113-ri-blois

La série W est une série toute neuve pour moi. Lorsque j'ai commencé à exercer, la très grande majorité des documents qui s'y trouvent n'étaient pas communicables. Maintenant, ils le sont et c'est une nouvelle gymnastique mentale à intégrer dans les réflexes généalogiques.

J'ai choisi, centenaire oblige, la cote 1578 W 80 des archives départementales du Loir-et-Cher, dossiers des anciens combattants.

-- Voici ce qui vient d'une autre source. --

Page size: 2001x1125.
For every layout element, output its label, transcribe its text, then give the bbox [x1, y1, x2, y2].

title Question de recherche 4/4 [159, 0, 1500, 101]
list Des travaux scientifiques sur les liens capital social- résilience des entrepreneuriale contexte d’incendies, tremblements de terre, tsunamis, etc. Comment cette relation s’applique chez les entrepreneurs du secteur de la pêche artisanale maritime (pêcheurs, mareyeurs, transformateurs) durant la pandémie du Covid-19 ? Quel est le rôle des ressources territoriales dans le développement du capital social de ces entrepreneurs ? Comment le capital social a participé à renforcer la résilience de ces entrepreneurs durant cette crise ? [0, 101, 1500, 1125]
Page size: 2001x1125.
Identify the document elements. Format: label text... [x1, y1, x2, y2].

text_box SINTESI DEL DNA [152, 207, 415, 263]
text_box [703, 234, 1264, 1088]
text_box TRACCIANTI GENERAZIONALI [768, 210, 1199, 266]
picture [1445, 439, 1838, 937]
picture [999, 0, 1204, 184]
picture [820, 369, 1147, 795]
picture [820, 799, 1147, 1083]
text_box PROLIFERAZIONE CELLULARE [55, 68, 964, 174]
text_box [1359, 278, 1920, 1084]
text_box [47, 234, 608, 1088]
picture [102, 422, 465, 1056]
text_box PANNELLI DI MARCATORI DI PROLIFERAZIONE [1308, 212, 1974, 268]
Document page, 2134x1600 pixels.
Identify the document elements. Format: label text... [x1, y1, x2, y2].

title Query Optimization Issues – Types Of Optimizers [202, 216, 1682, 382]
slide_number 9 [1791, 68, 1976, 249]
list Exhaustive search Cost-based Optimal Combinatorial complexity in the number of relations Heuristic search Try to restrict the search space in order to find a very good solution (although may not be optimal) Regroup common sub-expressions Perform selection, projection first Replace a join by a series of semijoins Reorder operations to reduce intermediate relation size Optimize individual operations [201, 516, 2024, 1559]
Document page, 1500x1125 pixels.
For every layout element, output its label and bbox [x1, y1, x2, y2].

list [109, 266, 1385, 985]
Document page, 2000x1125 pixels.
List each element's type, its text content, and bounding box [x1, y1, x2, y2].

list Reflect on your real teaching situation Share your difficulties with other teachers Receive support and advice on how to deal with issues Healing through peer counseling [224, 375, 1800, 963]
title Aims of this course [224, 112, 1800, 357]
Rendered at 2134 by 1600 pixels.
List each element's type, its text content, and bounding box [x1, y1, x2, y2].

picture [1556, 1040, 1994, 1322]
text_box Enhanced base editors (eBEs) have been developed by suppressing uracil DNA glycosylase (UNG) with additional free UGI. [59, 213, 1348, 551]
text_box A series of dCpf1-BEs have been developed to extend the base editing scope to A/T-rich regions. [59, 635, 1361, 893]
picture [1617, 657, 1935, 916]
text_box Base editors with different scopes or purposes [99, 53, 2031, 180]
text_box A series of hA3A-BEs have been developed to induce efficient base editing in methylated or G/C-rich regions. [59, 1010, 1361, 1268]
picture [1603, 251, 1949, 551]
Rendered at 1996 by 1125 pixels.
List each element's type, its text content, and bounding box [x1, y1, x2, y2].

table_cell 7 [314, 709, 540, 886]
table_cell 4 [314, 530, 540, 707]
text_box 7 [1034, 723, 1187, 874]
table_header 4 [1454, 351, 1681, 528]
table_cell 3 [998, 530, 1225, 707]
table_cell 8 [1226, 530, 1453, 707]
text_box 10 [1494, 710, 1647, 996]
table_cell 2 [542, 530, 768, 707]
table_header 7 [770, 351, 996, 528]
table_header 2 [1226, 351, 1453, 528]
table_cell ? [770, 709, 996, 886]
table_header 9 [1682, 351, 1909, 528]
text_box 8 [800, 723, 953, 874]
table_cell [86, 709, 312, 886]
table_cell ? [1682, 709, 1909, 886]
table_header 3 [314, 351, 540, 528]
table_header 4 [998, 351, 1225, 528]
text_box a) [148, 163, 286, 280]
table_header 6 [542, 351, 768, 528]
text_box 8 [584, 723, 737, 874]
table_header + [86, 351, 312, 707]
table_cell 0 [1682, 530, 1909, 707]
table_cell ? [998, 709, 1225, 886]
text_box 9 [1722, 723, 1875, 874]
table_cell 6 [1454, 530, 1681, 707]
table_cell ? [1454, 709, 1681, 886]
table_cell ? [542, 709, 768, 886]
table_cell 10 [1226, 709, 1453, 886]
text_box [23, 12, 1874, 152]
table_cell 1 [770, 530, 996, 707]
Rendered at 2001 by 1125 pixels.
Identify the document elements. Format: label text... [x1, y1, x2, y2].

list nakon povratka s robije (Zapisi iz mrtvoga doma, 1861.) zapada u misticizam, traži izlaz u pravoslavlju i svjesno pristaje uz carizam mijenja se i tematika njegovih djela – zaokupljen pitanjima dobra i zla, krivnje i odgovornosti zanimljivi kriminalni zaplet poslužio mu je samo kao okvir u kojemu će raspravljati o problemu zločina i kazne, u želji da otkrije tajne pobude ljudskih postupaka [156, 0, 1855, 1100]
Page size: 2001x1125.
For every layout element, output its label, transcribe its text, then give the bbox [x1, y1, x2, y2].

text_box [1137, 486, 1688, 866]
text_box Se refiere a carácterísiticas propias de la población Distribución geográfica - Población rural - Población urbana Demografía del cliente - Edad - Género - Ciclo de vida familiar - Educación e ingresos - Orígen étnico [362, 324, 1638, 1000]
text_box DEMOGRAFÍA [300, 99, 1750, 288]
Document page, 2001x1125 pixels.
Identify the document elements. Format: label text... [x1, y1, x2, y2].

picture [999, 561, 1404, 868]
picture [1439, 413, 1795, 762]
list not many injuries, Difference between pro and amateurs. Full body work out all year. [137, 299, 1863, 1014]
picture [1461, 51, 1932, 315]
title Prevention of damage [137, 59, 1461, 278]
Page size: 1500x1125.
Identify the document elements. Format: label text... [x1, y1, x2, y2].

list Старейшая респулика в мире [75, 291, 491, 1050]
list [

Dans cette cote, j'ai pris le dossier numéro 10 917, celui de Gabriel Georges Lange (Lange Gabriel !!! cela lui a visiblement porté chance).

Gabriel Georges Lange est né le 7 octobre 1890 à Vendôme, fils de Raphaël Georges Lange et de Marie Jeanne Dubois. Il est de la classe 1910 et inscrit dans le registre matricule de sa classe, sous le numéro 222.

A quoi ressemble Lange Gabriel ? Il est grand, 1.75 m, a les yeux bleus (normal pour un ange), les cheveux châtains moyens, le front vertical, le nez rectiligne, le visage plein.

Il est le numéro 137 de la liste du recensement militaire du canton de Blois-Ouest où vivent ses parents. Il exerce la profession de ferblantier. Son service militaire commence sous les hospices de la faiblesse puisqu'il est ajourné. Pour peu de temps, le 26 août 1911, il est jugé apte et arrive au corps le 10 octobre 1911, au 37e régiment d'infanterie. Le 26 septembre 1912, il est caporal. Il est libéré le 8 novembre 1913, avec certificat de bonne conduite et s'installe à Vendôme, 54 rue Poterie.

Cette libération ne dure que dix mois. Le décret de mobilisation du 1er août l'expédie, le 3 août 1914, au 113e régiment d'infanterie. Lorsque l'on connaît l'histoire du 113e régiment d'infanterie, on sait que le début de la guerre est particulièrement mortel. La bataille de Signeulx, en Belgique, le 22 août, marque le début de l'hécatombe avec 1 200 soldats hors de combat.  Gabriel survit et est promu sergent le 19 décembre 1914.

Le 21 août 1915, il est nommé adjudant.

Le 30 octobre 1916, Gabriel est blessé à Douaumont et évacué à l'ambulance 10/13 qu'il quitte le 12 novembre. Il repart au front le 22 novembre.

Il est intoxiqué par les gaz vésicants le 6 janvier 1918 à Corbeny (Aisne) secteur de Craonne et envoyé à l'ambulance 1/50. Il y reste peu de temps et rejoint son régiment le 16 janvier.

Il est blessé le 15 avril 1918 à Roye-sur-Matz, dans l'Oise, il et soigné à Cognac et part pour dix jours de convalescence, suivis de dix jours de permission de détente. Il est de retour au front le 30 mai 1918.

Il rejoint le 113e régiment d'infanterie le 20 juillet 1918.

Il est nommé adjudant-chef, le 5 octobre 1918.

Il est blessé le 17 octobre 1918, par éclat d'obus à la cuisse droite, à Challerange (Ardennes). Il est soigné à l'hôpital complémentaire 32. De retour d'évacuation le 23 novembre 1918.

Il rente au dépôt le 15 juin 1919 et est de retour dans ses foyers, le 1er août 1919.

La guerre lui aura valu : citation à l'ordre de la division n°47 le 16 août 1915, ordre de la division n°20 du dépôt n°27 du 4 mars 1915, la médaille militaire extrait de l'ordre 6763 du 9 avril 1916, ordre de la brigade 78 du 6 novembre 1918 dépôt n°2 1918, médaille militaire, croix de guerre deux étoiles de bronze, une étoile d'argent, croix de guerre belge.

Lors de la création de son dossier d'ancien combattant, en 1929, n°10 917, il vit à Vendôme, 2 rue du docteur Faton.

Si les trois-quarts des informations ci-dessus viennent de son feuillet matricule, le quart restant, complétant les blessures, les lieux d'hospitalisation, viennent de son dossier d'ancien combattant.

Gabriel décède le 30 juin 1937, à Vendôme. Il n'a pas eu le temps de faire renouveler sa carte d'ancien combattant. Il n'y a donc pas de photo de lui dans le dossier.

Dommage, j'aurais bien aimé voir à quoi ressemblait Lange Gabriel.